Fifth overall in the Tour of Hainan and currently third in the Tour of Fuzhou after winning stage 1, China’s Lyu Xianjing is the big revelation of the final races of 2018. Has the world of cycling finally discovered the much anticipated talent from China?
It has been 15 years since the Dutch-based Marco Polo organization started scouting cycling talents in China. Li Fuyu emerged as the first Chinese WorldTour rider with Discovery Channel in 2007, and Pro Continental team Skil-Shimano welcomed Jin Long as their first Chinese rider in 2006.
Under the colours of Argos-Shimano and Giant-Alpecin, Ji Cheng completed the three Grand Tours during his 10-year pro career (from 2007 to 2016). Xing Yandong (with Argos-Shimano in 2013), Xu Gang (with Lampre-Merida from 2014 to 2016) and Wang Meiyin (with Bahrain-Merida since 2017) have also been registered in the highest category without achieving major results in the WorldTour so far.
While international races have popped up in different Chinese provinces since the inception of the Tour of Qinghai Lake in 2002, the only Chinese winner of a stage race overall in that period remains En Huang, who claimed the UCI 2.2 Tour of Vietnam in 2012.
Wang’s victory in stage 3 of the 2013 Le Tour de Langkawi and his fifth overall, is the best result obtained by a Chinese road cyclist so far. For several reasons, including bureaucracy, it took him four years to join a WorldTour team and he’ll turn 30 next month.
It would be an understatement to say that the promise from start-up organisation GCP (Global Cycling Project) to produce a first Chinese winner of the Tour de France by 2024, according to a press release last month, has been welcomed in China with scepticism. But since then, a huge potential has emerged.
As Lyu Xianjing became the King of the Mountains after stage 6 in the Tour of Hainan, Swiss rider Simon Pellaud, who won the final stage, said he went on Procyclingstats to know more about this ride,r but he found no result, only to learn later that Xianjing was actually participating in his first-ever international road race.
Aged 20, Lyu hails from the Yunnan province, where mountain biking is well developed. He made a household name for himself by winning the Elite cross-country title at the China Games in Tianjin last year. He’s the current under-23 Asian champion in that discipline and the silver medallist at the Elite Asian Games held in Jakarta, Indonesia, in August this year, behind his teammate Ma Hao who is also from Yunnan.
Li invited Lyu to have a stint of road racing with his continental team, Hengxiang, known as the talent factory of Chinese cycling. After some training camps and lab tests, he selected him for the Tour of Hainan.
“I knew he was strong," Li told Cyclingnews. “But honestly, I didn’t expect him to race so well so early.”
The level of the Chinese races might not be the highest in the world, but Lyu’s performance on stage 8 of the Tour of Hainan, on the 7km climb to the finish in Changjiang, was impressive as he finished only six seconds down on stage (and overall) winner Fausto Masnada, a Giro d’Italia rider with Androni Giocattoli-Sidermec. He was on the wheel of Gino Mäder, a future neo pro with Dimension Data who is one year his senior and finished third overall in the Tour de l’Avenir and fourth at the under-23 world championship.
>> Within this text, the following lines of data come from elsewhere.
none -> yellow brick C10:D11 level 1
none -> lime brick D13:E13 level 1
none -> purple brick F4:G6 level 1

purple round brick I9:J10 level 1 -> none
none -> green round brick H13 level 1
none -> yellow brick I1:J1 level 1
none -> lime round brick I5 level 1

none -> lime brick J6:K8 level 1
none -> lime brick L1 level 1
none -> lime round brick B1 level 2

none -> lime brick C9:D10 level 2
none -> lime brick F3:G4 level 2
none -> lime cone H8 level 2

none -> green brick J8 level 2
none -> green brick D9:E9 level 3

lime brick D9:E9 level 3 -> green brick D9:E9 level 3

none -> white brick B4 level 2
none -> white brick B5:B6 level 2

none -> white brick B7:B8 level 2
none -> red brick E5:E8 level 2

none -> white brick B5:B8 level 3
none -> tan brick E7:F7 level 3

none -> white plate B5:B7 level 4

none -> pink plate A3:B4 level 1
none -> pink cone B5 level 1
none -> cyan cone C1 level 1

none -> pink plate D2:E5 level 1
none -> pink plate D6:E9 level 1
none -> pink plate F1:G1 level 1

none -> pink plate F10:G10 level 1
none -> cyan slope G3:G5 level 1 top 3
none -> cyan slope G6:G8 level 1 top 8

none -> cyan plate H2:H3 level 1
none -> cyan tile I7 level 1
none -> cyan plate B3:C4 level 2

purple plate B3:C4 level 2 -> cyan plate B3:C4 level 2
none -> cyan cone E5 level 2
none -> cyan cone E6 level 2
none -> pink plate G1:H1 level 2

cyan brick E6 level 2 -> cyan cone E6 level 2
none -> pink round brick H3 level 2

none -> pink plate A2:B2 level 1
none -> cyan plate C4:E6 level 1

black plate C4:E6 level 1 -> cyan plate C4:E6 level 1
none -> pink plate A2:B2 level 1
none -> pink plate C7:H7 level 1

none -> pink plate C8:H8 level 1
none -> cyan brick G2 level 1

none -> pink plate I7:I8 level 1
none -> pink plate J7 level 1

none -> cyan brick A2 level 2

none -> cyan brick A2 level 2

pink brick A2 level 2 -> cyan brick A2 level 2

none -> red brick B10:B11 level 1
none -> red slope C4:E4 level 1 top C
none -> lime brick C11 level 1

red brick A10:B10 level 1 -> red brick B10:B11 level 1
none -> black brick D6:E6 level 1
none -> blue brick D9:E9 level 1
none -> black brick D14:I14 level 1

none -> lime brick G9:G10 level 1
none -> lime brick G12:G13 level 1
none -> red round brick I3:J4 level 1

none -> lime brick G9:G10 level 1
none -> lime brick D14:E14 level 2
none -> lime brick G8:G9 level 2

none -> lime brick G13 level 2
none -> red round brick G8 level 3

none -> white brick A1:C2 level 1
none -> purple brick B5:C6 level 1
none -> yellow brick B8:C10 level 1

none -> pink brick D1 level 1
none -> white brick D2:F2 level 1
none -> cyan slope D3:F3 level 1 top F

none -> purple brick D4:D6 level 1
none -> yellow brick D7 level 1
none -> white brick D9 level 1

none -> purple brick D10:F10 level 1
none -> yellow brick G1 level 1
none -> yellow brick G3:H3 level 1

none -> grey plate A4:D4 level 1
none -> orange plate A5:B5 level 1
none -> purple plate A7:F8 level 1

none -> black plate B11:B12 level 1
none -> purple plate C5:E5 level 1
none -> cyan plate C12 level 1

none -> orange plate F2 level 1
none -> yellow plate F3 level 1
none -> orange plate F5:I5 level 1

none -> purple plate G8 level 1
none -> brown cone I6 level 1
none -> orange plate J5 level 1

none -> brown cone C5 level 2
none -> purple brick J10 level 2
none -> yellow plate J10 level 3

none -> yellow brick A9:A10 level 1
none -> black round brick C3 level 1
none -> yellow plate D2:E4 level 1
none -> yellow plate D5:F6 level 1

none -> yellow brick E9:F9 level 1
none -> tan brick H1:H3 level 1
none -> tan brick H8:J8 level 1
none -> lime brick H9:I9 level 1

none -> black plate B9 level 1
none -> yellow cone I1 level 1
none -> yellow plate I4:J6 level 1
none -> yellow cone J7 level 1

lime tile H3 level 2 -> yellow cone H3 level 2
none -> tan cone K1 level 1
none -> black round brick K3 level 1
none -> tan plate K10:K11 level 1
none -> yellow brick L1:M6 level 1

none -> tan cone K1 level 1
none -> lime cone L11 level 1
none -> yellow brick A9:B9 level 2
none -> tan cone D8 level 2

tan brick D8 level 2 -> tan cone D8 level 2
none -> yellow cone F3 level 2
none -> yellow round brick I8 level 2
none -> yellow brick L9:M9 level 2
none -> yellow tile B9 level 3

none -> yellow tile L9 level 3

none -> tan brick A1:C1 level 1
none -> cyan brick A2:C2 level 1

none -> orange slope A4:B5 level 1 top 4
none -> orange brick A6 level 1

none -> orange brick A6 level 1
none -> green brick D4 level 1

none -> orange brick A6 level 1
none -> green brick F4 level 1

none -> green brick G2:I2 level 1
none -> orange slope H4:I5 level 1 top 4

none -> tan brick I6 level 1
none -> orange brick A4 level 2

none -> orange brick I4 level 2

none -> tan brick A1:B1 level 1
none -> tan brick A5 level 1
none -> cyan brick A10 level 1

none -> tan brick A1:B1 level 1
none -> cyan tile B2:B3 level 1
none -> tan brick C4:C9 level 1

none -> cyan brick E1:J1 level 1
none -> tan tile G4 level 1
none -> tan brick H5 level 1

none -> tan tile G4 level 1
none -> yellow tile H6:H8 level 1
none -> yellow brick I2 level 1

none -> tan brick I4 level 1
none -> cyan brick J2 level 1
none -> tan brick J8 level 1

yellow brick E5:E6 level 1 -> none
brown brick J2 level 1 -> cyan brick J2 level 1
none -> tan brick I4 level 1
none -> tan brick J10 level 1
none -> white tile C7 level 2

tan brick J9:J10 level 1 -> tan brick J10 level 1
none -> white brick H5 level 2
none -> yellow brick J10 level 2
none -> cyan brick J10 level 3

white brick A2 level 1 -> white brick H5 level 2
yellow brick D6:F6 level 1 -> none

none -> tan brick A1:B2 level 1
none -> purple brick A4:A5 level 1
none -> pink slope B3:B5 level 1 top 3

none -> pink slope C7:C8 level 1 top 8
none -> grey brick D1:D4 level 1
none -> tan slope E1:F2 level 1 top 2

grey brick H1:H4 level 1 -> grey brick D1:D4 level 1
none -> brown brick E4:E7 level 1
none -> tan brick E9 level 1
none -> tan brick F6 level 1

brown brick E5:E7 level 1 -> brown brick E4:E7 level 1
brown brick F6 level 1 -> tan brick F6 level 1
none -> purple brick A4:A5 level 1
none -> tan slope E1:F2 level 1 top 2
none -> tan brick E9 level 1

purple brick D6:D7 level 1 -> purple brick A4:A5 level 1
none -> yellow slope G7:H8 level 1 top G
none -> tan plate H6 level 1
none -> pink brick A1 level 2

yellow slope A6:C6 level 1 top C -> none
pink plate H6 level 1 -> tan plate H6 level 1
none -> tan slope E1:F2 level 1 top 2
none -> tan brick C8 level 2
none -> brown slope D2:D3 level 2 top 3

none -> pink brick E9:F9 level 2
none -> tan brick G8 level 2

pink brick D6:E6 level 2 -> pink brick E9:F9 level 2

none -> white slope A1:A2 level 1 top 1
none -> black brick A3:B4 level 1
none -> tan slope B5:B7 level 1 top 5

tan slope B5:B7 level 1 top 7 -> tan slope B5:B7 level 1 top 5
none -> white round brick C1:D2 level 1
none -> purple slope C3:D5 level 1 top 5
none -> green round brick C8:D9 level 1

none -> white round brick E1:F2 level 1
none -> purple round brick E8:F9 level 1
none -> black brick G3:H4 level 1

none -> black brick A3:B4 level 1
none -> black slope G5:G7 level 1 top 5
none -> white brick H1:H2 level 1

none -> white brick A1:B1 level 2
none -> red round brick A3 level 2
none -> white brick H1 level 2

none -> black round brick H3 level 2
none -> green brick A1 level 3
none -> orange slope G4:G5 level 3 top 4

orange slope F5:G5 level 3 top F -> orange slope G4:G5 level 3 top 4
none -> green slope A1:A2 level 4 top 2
“This was totally new to me," Lyu explained. “I didn’t know who I was racing against. I’ve been on bikes for seven years, but I had absolutely no experience of road racing before the Tour of Hainan. I felt I had problems with bike handling in the downhills, but I’ve learned a lot. I know I have a lot more to learn.”
Shown pictures of the Tour de France, Lyu admitted he had no clue of what it was and didn’t know Geraint Thomas’ name. But he was curious and interested to discover that world.
“After the Tour of Hainan, he asked me if he could come back to the race next race to win it because he felt he had an unfinished business," Li revealed.
Two weeks after the Tour of Hainan, Lyu won stage 1 of the Tour of Fuzhou atop a 10km climb, beating former Astana trainee Ilya Davidenok, who was suspended for two years after failing four dope tests at the Tour of Qinghai Lake and the Tour de l’Avenir in 2014.
“I will keep working hard because I feel that I’m not at my best yet," said Lyu, who doesn’t want to choose between mountain biking and road cycling as he is adamant that he loves both.
He is eyeing the mountain bike event at the Tokyo Olympics in 2020. He’s set to continue training with his province coach for mountain biking and with Hengxiang on the road. Li reckons it’s too early for him to join a big team and doesn’t want to reveal Lyu’s lab tests results that many people are already asking for.
The pro cycling community hasn’t been successful in their research for major sponsors in China so far. Their conclusion was often that it would happen only when there will be a cycling equivalent of former NBA super star Yao Ming. Could that be Lyu Xianjing?